-
Notifications
You must be signed in to change notification settings - Fork 5
Description
Summary
During our migration of OntoMathPRO v8 to Neo4j graph database, we identified 32 data quality issues:
- 23 cyclic rdfs:subClassOf relationships (causing circular hierarchies)
- 9 orphan nodes (missing parent relationships)
Impact: These issues prevent direct DAG (Directed Acyclic Graph) implementation, which is essential for graph databases and ontology reasoning systems.
Issue #1: Cyclic rdfs:subClassOf Relationships (23 cycles)
Severity
HIGH - Prevents proper hierarchy traversal and reasoning
Description
Cycles occur when rdfs:subClassOf relationships form circular paths, violating the DAG property required for proper ontology hierarchies.
Example cycle:
- A rdfs:subClassOf B
- B rdfs:subClassOf C
- C rdfs:subClassOf A ← Cycle!
Detected Major Cycles
-
E34 Cycle (Length: 5)
- Path: E34 → E1660 → E4830 → E5122 → E6214 → E34
- Concepts: Mathematical knowledge object chain
-
E2844 Cycle (Length: 3)
- Path: E2844 → E1660 → E34 → E2844
- Concepts: Element of mathematical analysis chain
-
Matrix Cycle (Length: 4)
- Path: MatrixOperation → SquareMatrix → DiagonalMatrix → MatrixOperation
Plus 20 more cycles (mostly 2-node bidirectional relationships)
Reproduction Steps
Using Protégé:
- Open `ontomathpro_v8.owl` in Protégé
- Select "Tools" → "Reasoner" → "HermiT"
- Run "Start Reasoner"
- Navigate to E34 class
- Expand "SubClass Of" hierarchy
- Observe circular reference
Using Neo4j Cypher (after import):
```cypher
MATCH path = (n:ObjectType)-[:GENERALIZES*]->(n)
RETURN [node in nodes(path) | node.name] as cycle_path,
length(path) as cycle_length
ORDER BY cycle_length DESC
```
Recommended Fix
For the E34 cycle specifically, we recommend removing E34 → E1660 relationship:
Rationale:
- "Mathematical knowledge object" (E34) should NOT be subclass of "Value" (E1660)

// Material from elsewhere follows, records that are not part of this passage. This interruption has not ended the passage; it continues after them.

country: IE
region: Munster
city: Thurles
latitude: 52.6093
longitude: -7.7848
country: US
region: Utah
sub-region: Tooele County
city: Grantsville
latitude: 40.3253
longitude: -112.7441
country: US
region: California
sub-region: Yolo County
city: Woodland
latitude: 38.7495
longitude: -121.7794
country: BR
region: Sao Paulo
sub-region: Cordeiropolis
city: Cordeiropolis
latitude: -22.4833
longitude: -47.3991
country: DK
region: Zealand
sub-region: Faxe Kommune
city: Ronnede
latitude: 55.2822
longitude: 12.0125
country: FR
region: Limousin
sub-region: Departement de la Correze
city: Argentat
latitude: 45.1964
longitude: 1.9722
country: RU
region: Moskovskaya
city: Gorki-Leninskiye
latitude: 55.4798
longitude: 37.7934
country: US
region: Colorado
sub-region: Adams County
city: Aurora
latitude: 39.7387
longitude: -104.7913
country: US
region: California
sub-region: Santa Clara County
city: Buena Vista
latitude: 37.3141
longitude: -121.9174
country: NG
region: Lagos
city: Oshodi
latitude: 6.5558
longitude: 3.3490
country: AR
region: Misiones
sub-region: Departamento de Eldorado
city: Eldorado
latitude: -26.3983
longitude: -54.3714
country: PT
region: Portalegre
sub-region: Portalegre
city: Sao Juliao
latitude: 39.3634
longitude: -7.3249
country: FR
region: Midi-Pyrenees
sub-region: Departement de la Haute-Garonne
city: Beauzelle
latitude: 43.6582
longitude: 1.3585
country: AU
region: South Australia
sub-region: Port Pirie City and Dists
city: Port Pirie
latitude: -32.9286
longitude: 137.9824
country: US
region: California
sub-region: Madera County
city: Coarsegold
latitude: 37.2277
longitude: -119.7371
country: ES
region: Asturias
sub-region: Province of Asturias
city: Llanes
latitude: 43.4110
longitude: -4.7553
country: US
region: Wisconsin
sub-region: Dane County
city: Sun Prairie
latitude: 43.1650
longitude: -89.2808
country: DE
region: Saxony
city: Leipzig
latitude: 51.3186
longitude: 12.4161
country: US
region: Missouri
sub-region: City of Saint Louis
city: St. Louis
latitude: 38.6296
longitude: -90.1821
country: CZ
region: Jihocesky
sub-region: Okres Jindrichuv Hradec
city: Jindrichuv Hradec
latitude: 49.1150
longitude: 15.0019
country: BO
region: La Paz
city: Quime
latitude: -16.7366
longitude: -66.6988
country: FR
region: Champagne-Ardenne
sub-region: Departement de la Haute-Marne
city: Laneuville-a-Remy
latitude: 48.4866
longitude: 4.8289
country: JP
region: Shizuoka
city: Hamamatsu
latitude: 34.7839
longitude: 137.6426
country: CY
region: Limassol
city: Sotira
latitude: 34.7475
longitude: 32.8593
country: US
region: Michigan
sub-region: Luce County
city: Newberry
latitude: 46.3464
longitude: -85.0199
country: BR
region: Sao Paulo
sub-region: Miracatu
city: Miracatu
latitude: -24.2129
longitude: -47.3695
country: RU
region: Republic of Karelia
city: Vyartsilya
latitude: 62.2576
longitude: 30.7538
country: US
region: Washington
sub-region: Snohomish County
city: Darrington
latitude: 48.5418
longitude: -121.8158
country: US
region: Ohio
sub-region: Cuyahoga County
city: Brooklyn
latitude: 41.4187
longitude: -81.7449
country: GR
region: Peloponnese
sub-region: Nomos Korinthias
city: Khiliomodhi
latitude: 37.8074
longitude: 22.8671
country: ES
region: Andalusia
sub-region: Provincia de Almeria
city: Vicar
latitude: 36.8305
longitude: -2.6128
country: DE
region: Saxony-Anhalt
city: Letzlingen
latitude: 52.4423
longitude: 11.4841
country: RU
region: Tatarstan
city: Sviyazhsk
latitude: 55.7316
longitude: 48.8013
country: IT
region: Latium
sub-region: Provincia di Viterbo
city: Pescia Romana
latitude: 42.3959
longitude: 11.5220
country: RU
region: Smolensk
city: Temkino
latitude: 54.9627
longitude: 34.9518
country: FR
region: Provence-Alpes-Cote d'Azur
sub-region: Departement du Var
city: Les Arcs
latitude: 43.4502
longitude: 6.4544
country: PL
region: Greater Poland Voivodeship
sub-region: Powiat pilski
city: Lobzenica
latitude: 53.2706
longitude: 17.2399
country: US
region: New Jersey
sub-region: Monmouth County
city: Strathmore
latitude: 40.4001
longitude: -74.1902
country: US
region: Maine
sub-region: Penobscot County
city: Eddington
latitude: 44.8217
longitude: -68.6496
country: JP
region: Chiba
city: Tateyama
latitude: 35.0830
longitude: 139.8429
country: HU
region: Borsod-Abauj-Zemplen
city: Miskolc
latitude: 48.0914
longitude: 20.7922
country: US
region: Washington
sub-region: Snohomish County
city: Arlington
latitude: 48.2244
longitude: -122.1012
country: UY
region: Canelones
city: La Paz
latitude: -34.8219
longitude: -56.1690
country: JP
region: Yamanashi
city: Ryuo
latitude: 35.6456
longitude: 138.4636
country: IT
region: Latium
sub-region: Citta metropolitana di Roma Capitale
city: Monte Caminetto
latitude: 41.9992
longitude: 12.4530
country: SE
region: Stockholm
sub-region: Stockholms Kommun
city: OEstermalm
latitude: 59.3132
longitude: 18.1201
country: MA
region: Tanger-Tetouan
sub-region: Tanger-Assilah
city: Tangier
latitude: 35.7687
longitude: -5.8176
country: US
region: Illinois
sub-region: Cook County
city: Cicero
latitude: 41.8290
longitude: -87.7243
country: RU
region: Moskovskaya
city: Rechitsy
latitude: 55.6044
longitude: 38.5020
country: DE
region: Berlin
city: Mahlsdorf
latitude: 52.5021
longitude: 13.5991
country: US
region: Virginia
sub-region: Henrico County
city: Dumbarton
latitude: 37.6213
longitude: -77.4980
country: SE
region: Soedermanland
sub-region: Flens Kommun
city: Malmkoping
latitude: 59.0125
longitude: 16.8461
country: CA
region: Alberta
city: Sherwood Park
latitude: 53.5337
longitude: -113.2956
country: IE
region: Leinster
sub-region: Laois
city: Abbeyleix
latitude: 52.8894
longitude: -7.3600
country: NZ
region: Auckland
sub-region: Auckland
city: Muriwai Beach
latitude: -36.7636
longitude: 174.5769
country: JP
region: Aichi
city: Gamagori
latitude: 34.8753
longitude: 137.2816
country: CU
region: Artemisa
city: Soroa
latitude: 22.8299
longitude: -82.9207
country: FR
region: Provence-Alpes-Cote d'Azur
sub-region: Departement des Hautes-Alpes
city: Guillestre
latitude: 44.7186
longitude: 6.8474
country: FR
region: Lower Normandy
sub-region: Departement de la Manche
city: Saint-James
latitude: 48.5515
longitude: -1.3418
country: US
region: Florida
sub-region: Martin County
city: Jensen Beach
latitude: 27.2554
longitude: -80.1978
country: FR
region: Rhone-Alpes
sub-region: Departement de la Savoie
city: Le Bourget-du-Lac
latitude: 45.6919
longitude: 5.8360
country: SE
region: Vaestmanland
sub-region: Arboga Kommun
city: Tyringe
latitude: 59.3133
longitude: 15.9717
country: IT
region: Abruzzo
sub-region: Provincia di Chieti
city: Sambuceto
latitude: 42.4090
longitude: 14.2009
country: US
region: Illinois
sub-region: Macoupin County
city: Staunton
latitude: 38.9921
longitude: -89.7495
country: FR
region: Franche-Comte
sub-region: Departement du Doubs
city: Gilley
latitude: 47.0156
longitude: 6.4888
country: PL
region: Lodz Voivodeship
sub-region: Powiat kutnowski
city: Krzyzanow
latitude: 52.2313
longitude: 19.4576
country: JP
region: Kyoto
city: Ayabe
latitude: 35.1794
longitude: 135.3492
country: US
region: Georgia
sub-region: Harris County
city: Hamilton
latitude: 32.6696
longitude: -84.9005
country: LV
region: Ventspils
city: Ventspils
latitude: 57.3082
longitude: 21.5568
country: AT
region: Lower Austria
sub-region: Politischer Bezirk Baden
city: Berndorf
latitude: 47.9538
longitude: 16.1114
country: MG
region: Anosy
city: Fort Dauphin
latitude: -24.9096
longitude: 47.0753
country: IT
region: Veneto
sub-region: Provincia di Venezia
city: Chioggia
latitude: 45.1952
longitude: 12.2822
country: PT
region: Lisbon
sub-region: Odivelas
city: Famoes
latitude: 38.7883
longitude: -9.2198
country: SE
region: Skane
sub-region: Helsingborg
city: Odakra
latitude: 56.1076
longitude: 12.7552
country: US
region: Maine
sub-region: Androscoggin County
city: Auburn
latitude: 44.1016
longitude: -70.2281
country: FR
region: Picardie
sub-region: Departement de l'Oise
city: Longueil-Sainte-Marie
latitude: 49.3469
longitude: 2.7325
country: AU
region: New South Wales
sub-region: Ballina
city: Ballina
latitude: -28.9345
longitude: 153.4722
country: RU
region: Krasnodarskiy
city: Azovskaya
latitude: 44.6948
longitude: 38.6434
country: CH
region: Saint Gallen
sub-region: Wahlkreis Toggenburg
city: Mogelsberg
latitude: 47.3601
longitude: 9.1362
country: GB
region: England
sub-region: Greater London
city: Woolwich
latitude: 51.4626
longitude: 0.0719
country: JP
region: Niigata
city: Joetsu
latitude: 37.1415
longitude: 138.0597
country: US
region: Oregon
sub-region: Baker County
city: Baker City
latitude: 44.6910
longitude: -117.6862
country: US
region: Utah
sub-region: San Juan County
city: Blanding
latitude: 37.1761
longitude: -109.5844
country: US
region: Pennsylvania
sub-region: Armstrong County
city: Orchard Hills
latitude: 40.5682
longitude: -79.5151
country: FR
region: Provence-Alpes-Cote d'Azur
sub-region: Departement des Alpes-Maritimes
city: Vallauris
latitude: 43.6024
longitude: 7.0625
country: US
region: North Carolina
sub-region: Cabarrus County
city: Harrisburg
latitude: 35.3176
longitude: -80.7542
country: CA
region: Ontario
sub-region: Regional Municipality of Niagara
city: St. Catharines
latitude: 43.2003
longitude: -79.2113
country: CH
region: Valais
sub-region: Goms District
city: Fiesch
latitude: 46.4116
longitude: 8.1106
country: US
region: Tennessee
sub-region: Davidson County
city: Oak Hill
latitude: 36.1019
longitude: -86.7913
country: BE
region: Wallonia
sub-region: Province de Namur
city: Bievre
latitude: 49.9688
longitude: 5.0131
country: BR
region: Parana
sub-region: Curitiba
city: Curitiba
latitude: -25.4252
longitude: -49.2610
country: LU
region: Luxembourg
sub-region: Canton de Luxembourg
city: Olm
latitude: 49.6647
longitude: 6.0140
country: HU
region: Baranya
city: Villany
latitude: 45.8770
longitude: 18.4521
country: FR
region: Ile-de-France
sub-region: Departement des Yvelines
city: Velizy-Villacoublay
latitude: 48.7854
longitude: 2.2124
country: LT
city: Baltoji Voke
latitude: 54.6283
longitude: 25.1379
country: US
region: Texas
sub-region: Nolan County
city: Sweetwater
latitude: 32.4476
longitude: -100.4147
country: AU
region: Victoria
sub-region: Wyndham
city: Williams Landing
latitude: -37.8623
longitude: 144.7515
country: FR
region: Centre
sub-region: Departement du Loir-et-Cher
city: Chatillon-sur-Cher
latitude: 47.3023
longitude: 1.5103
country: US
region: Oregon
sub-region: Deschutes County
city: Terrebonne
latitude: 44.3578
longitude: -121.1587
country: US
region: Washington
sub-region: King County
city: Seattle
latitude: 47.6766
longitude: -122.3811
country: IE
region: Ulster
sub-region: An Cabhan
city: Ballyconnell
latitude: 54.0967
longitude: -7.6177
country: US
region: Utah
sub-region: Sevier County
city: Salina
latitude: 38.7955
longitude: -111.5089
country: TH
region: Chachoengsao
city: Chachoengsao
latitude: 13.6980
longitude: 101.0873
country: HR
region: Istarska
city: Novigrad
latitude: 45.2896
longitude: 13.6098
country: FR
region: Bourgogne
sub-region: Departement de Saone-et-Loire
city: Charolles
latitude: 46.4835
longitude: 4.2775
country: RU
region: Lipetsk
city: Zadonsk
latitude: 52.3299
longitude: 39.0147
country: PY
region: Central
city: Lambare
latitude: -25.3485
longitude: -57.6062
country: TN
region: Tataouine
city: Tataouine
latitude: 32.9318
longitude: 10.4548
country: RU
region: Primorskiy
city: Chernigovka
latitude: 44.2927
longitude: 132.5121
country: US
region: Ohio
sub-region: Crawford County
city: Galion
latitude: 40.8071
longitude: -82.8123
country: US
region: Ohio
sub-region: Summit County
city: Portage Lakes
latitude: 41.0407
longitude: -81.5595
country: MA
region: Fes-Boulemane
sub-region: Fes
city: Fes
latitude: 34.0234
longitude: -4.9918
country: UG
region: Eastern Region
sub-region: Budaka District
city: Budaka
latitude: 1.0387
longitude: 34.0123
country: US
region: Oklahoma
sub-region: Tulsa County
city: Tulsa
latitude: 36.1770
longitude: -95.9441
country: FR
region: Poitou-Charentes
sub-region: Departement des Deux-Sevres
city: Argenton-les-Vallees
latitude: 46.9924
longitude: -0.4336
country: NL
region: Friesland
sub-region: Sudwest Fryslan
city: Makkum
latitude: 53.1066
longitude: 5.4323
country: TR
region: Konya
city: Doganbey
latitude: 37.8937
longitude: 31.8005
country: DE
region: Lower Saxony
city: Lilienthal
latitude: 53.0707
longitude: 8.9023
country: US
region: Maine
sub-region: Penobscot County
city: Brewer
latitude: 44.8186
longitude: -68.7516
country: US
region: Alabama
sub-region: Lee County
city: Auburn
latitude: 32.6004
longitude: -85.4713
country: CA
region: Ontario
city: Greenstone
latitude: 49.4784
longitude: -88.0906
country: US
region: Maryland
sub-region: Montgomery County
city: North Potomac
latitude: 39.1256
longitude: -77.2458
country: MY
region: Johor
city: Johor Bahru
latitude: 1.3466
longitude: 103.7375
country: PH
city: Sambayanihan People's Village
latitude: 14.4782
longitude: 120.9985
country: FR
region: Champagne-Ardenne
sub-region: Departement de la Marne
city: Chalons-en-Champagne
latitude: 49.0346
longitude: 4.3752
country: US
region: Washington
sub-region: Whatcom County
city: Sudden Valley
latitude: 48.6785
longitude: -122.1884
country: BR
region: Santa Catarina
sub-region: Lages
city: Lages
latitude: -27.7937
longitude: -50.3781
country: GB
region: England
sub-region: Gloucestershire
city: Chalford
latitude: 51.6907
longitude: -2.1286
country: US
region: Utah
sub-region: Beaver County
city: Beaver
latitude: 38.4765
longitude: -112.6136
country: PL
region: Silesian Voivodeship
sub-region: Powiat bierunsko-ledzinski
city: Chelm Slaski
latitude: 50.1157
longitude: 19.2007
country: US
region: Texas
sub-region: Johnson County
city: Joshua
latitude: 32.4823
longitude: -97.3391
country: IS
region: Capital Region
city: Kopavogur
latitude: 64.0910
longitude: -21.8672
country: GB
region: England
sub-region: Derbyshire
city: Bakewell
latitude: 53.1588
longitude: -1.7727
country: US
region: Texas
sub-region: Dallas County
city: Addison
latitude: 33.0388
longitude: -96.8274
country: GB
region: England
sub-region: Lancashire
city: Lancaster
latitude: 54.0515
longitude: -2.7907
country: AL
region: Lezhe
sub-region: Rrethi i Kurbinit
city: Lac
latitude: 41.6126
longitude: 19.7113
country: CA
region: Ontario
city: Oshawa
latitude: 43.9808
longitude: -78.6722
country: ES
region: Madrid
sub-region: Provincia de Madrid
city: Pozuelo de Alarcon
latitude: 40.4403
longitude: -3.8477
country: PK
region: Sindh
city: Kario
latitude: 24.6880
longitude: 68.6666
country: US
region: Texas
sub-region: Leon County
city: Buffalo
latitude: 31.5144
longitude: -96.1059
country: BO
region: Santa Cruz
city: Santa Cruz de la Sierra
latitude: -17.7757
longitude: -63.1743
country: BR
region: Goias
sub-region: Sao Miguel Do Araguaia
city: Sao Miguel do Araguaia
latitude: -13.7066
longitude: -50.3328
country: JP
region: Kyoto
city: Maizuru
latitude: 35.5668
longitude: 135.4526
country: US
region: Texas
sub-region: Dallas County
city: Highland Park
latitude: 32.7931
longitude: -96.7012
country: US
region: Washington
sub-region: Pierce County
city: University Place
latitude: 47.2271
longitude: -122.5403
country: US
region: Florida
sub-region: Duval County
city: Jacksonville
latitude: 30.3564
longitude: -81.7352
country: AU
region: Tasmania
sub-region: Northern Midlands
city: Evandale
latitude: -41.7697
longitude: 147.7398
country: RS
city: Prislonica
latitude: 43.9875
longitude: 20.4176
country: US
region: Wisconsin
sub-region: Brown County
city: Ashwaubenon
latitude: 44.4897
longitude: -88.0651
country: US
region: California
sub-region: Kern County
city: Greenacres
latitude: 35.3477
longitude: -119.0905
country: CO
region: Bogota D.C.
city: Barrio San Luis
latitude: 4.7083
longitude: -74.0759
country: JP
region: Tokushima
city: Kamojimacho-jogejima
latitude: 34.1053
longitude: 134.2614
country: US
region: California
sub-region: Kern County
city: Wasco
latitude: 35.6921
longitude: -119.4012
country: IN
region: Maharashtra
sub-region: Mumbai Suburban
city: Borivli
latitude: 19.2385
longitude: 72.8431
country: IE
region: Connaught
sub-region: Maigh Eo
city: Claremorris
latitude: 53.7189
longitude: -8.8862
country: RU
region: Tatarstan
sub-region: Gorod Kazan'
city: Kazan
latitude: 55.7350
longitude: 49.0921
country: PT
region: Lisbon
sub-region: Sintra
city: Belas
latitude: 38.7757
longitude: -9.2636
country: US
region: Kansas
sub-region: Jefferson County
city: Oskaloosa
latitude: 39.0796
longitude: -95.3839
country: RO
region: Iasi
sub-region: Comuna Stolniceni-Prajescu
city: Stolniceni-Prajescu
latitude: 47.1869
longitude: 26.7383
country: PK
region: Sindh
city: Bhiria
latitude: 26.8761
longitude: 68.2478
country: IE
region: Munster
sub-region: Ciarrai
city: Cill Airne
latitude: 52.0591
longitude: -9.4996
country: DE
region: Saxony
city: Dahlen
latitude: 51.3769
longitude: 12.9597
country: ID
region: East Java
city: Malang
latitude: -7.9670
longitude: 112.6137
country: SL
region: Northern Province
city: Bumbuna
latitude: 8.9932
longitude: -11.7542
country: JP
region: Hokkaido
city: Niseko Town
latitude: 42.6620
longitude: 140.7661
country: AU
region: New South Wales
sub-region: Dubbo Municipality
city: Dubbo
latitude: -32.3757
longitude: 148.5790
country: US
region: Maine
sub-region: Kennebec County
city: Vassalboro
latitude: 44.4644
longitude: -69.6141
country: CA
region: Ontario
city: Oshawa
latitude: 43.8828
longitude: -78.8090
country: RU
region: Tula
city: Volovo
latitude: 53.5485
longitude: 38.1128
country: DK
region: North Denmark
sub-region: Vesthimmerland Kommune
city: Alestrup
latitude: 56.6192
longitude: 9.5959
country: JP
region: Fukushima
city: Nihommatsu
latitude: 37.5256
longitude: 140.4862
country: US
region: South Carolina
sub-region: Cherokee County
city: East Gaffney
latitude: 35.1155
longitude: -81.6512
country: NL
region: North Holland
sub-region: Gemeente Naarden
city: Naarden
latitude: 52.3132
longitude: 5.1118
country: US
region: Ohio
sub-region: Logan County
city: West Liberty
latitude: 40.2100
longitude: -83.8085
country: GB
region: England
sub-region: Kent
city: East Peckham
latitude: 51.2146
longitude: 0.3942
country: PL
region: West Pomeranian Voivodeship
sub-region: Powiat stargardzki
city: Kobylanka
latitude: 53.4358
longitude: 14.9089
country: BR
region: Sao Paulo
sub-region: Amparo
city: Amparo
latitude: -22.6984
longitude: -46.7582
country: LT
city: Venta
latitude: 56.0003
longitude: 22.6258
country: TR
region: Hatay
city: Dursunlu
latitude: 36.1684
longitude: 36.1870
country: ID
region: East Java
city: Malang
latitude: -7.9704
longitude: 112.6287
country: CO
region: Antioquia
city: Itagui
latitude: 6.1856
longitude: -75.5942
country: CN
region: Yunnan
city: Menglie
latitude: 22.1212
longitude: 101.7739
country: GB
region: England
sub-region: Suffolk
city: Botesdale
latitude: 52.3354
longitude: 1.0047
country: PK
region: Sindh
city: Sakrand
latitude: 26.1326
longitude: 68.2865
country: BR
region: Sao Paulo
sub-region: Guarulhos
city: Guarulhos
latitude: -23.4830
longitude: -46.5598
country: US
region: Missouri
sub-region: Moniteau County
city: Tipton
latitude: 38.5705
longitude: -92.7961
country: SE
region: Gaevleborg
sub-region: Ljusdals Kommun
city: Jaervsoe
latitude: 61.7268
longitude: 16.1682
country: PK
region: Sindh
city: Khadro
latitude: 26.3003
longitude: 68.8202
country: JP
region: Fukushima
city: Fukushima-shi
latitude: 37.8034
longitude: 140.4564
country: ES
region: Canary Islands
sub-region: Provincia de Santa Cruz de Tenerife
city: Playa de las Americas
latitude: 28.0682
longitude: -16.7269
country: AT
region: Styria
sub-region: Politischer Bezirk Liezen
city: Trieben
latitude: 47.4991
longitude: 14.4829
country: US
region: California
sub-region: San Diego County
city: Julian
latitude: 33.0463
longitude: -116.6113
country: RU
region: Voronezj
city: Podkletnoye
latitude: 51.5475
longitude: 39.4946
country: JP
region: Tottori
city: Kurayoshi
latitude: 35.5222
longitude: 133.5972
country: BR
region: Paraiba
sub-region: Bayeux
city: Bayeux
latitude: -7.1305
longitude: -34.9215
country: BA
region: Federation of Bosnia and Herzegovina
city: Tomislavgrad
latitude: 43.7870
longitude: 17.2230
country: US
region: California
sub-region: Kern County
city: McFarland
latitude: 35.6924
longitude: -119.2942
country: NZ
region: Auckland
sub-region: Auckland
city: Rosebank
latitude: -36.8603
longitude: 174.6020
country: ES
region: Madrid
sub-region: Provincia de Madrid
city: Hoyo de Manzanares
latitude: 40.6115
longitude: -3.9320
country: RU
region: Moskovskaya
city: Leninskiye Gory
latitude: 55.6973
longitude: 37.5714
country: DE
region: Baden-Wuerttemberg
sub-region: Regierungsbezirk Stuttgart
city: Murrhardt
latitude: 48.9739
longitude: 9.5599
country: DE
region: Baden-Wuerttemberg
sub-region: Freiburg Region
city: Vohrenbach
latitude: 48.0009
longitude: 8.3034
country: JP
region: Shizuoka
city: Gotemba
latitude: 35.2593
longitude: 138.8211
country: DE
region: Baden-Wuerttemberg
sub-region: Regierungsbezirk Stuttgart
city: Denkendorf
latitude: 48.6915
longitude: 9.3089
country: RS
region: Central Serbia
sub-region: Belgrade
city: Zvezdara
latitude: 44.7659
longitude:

- Counter-examples: Theorem, Operator, Formula are not values
- Keeping E1660 → E34 (Value is-a Mathematical knowledge object) is semantically correct
General approach:
- Analyze semantic correctness of each rdfs:subClassOf in the cycle
- Remove the weakest relationship (least semantically justified)
- Re-validate hierarchy
Issue #2: Orphan Nodes (9 nodes)
Severity
MEDIUM - Reduces hierarchy completeness
Description
9 nodes have no parent relationships due to encoding/naming mismatches in the OWL file.
Detected Orphans
Emden-Fowler Family (5 nodes):
- `Emden–FowlerEquation` (expected parent: E1897)
- `Emden–FowlerTypeEquation`
- `EmdenEquation`
- `Thomas–FermiEquation`
- `Euler–Poisson–DarbouxEquation`
Root Cause: Encoding mismatch (`â` vs `-`)
ElementMatrices Family (4 nodes):
- `ElementMatriсesTheory` (Cyrillic 'с')
- `DeterminantMatrix`
- `MatrixOperation`
- `TraceMatrix`
Root Cause: Cyrillic character in parent name (`с` instead of `c`)
Recommended Fix
- Normalize encoding: Convert all em-dashes to regular hyphens
- Fix Cyrillic characters: Replace Cyrillic 'с' with Latin 'c' in `ElementMatricesTheory`
- Add missing relationships:
```xml
<owl:Class rdf:about="EmdenEquation">
<rdfs:subClassOf rdf:resource="Emden-FowlerEquation"/>
</owl:Class>
```
Impact Analysis
Current State
- Total Classes: 4,052
- With cycles: 23 classes affected
- Orphaned: 9 classes
- Effective completeness: ~99.2%
Consequences
- ❌ Cannot be used in Neo4j without manual fixes
- ❌ Reasoners may produce incorrect inferences
- ❌ Hierarchy visualization tools fail
- ❌ SPARQL queries return incomplete results
Full Details
For complete analysis including all 23 cycles, reproduction scripts, and detailed recommendations, see our full report:
Repository: [Our internal analysis repository]
Report File: `palantir/docs/ontomathpro_issues_report.md`
Environment
- OntoMathPRO Version: v8 (`ontomathpro_v8.owl`)
- Detection Method: Neo4j graph database migration + Python OWL parsing
- Analysis Date: 2025-11-08
- Reporter: Math Ontology Migration Team
We're happy to provide additional details or collaborate on fixes. Thank you for maintaining this valuable resource!